__JOB__: Take each line below that has "Liate" and copy it.

(Page images and extracted text)
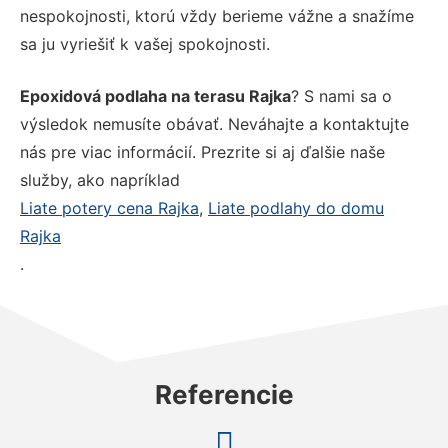
nespokojnosti, ktorú vždy berieme vážne a snažíme
sa ju vyriešiť k vašej spokojnosti.
Epoxidová podlaha na terasu Rajka
? S nami sa o
výsledok nemusíte obávať. Neváhajte a kontaktujte
nás pre viac informácií. Prezrite si aj ďalšie naše
služby, ako napríklad
Liate potery cena Rajka
,
Liate podlahy do domu
Rajka
.
Referencie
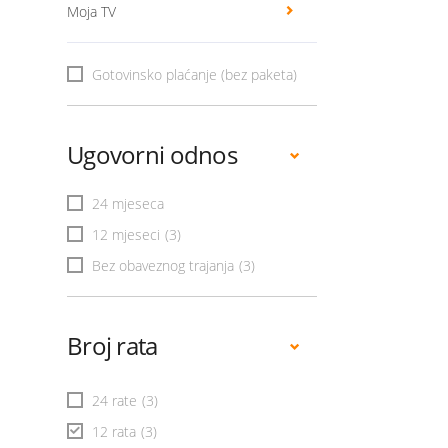
Moja TV
Gotovinsko plaćanje (bez paketa)
Ugovorni odnos
24 mjeseca
12 mjeseci
(3)
Bez obaveznog trajanja
(3)
Broj rata
24 rate
(3)
12 rata
(3)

__OUTPUT FOR THIS TASK__:
Liate potery cena Rajka
Liate podlahy do domu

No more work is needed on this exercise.